Examination of Witnesses (Questions 217
WEDNESDAY 30 JANUARY 2002
217. Good evening, gentlemen. I really do apologise
to you. I am very sorry about this. I am afraid that you have
the unfortunate position of being tail-end Charlies. So I hope
you will forgive me, because it is not because we do not put enormous
weight upon your evidence. Could I ask you, firstly, to identify
(Mr Leeder) My name is David Leeder and
I am President of the Confederation of Passenger Transport this
year. Also, as from 1 October last year, I am Managing Director
of FirstBus UK bus business; and I am also, finally, a member
of the Commission for Integrated Transport.
(Mr Nimick) I am Brian Nimick. I am the full-time
Director General of the Confederation of Passenger Transport and
I am also a member of the Buses Working Party of the Commission
for Integrated Transport.
218. Thank you. Did you want to say something,
Mr Leeder, or may we go straight to questions?
(Mr Leeder) Just a few words, if I may, Madam Chairman,
of introductory remarks. I think we would just like to put on
the record our support for the general thrust of the Government's
transport policy. We think that the White Paper and the Acts which
followed it are well thought through; we think that there is a
logic behind the policies that the Government has set out on.

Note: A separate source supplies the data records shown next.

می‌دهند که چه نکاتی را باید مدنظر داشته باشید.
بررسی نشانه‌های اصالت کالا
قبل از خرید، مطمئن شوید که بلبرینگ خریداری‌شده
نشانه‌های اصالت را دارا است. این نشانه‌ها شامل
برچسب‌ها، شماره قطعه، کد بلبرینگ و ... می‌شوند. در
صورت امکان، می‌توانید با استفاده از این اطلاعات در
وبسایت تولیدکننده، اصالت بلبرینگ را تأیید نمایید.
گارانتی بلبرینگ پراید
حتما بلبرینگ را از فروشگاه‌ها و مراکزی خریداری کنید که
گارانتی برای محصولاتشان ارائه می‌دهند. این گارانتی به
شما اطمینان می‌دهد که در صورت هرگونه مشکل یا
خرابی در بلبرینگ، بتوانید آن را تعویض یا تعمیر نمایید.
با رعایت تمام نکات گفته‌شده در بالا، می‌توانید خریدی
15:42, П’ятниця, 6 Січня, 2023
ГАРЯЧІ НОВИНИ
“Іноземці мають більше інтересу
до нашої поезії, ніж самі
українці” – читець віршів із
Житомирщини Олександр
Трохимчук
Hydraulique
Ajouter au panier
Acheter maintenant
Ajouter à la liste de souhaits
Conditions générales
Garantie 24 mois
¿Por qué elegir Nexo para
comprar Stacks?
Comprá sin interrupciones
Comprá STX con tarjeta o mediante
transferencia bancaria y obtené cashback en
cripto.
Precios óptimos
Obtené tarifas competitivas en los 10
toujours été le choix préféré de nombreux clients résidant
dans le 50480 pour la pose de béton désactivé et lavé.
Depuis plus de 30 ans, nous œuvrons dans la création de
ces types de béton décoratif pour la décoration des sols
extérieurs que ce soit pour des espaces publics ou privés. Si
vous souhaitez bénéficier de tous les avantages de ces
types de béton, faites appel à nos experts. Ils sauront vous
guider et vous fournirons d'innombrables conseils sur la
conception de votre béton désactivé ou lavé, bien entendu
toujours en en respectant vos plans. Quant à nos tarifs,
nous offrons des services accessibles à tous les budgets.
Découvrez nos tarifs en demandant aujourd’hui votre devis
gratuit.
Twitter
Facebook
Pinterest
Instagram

We do have some concerns about the speed and the depth at which
they are being implemented, but broadly we are supporters of the
Government's position, and we are very keen to work with them
in delivering their objectives.
219. Thank you very much. Can I ask you, the
10 Year Plan talks about 25 Light Rail schemes to be operational
by 2010, how many are already committed and how many are likely
to be approved?
(Mr Leeder) There are, effectively, commitments on
the construction of Light Rail schemes in Manchester, Leeds and
Nottingham. The situation, as I understand it, in Manchester,
is that all those schemes are dependent on the bids coming in
at sensible levels. It looks to me as though, if you define a
scheme as being a line, there are probably, what, ten or 12 lines
that are likely to get funding already, and, our calculation would
be, they have probably got another couple of years, in terms of
sensible timescales, on Transport and Works Act, until about 2004,
to get the process sufficiently under way to deliver the schemes
that will meet the 2010 objective. I think, after 2004, if the
schemes are not well advanced, there simply will not be enough
time to get the powers, raise the finance and build the thing
within the time that would make any difference.